The problem is that District 40 already has two Democrats running. In fact, one is sitting state senator and current Miami-Dade Democratic Party chairman Dwight Bullard. The other is former state rep Ana Rivas Logan. 

Both have now come forward and claimed that Korge tried to persuade them to run in other districts. Bullard says Korge even offered him $25,000. 

Bullard says Korge approached both him and his political consultant to switch races to run in District 38 (that's the redistricted version of the seat that includes Miami Beach, which Korge originally wanted). According to Sunshine State News, Korge also tried to sweeten the deal with $25,000, presumably as a campaign donation. 

“I told my adviser: 'You can tell him to take that money and shove it where the sun is not permanent,'" Bullard told SSN.

Rivas Logan claims Korge tried to get her to drop out of the District 40 race and run instead for District 39 (the Homestead-area seat everyone thought Korge would run for this time around). The new District 39 actually leans slightly Democratic, but well-connected Republican Florida Sen. Anitere Flores is running in the district and is expected to rack up a huge campaign war chest. 

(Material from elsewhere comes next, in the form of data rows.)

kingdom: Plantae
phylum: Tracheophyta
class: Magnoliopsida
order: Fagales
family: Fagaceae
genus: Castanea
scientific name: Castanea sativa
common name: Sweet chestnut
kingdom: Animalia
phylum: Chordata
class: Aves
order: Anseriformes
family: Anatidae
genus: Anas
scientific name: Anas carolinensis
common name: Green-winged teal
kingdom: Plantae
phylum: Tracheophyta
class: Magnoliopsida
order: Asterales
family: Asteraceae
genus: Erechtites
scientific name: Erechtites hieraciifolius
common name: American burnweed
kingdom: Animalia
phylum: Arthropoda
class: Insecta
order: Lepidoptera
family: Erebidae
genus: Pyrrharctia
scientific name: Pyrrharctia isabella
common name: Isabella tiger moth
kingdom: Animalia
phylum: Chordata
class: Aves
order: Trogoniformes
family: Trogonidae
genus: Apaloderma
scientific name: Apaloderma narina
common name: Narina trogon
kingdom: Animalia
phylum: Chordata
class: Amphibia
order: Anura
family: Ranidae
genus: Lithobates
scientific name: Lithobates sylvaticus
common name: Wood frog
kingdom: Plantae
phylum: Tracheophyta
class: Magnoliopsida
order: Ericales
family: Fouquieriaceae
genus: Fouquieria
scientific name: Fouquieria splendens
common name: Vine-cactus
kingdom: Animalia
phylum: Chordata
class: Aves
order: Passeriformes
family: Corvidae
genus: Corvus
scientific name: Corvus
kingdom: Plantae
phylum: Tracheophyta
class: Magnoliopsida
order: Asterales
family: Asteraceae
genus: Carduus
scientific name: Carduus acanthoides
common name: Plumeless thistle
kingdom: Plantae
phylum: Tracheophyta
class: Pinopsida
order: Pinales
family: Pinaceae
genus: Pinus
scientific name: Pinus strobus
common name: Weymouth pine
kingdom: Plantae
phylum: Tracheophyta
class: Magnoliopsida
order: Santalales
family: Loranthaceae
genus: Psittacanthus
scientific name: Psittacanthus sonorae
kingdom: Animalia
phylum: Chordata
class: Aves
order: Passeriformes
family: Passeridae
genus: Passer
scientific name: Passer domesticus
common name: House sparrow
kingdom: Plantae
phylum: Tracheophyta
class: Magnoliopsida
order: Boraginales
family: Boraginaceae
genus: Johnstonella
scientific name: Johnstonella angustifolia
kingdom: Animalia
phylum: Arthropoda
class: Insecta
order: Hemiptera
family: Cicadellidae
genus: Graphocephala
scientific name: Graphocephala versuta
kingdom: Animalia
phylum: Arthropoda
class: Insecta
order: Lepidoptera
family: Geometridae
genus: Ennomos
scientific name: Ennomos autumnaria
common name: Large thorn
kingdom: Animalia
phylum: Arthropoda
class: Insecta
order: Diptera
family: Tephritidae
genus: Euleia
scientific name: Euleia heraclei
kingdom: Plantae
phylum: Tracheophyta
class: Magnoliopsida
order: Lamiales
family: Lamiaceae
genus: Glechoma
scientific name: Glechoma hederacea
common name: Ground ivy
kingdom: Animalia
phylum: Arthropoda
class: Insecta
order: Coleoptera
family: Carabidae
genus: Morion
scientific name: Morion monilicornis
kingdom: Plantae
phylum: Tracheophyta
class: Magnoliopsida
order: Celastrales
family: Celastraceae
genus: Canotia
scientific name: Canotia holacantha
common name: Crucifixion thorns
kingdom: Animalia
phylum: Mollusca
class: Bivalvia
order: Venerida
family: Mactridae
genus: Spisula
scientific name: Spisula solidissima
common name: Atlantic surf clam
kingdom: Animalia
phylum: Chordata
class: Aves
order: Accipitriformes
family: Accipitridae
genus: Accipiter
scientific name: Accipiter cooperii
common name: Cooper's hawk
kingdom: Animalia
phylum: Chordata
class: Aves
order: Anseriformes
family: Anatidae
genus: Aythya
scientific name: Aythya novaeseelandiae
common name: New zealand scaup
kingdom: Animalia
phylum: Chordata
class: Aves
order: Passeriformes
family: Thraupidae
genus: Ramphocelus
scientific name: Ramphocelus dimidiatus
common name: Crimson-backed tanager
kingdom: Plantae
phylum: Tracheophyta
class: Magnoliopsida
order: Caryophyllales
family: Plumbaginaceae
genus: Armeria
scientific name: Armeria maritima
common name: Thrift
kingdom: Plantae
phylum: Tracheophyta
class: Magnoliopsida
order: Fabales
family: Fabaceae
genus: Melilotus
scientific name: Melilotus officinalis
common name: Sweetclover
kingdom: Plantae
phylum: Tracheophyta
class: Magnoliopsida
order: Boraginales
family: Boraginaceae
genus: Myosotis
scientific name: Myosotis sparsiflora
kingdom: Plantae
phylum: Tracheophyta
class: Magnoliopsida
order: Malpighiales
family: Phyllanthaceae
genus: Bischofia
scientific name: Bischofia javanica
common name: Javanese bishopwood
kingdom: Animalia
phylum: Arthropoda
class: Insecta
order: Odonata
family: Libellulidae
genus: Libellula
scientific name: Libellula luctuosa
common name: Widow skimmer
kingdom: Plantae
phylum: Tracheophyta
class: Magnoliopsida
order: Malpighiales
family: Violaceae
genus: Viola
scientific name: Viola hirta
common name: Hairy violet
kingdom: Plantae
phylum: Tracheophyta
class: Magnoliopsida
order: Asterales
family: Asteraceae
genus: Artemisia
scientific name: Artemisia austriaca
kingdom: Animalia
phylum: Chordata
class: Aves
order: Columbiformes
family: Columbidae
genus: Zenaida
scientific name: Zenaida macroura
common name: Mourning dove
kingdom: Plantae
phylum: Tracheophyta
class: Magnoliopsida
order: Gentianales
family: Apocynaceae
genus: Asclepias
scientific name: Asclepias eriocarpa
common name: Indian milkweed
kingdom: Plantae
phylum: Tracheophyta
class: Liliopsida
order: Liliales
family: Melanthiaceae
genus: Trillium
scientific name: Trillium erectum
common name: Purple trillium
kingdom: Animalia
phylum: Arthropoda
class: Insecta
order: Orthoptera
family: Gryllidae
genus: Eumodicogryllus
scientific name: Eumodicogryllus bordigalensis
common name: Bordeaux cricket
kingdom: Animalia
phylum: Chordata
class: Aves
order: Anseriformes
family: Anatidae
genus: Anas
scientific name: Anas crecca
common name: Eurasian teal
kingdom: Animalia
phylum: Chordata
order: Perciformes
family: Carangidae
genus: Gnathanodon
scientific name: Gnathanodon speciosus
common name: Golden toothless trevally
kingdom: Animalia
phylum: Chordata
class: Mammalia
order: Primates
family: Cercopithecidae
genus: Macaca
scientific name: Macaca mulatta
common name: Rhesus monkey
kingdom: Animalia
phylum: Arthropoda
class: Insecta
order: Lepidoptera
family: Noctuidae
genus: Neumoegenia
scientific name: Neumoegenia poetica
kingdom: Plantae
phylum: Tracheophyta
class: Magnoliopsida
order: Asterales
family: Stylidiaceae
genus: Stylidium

Korge, by the way, is the son of prominent Democratic fundraiser Chris Korge. The younger Korge has proven himself adept at fundraising and has built up his own enviable war chest of $700,00. He has the money. He just can't decide in which district to spend it. 

Korge told the Miami Herald that he thought it was common knowledge that Bullard was contemplating moving to District 38, and Korge characterized the exchange as Bullard soliciting money from him if he decided to do so. Bullard denies that version of events. 

The winner of the three-way primary among Korge, Bullard, and Logan will face off against state Rep. Frank Artiles in the general election.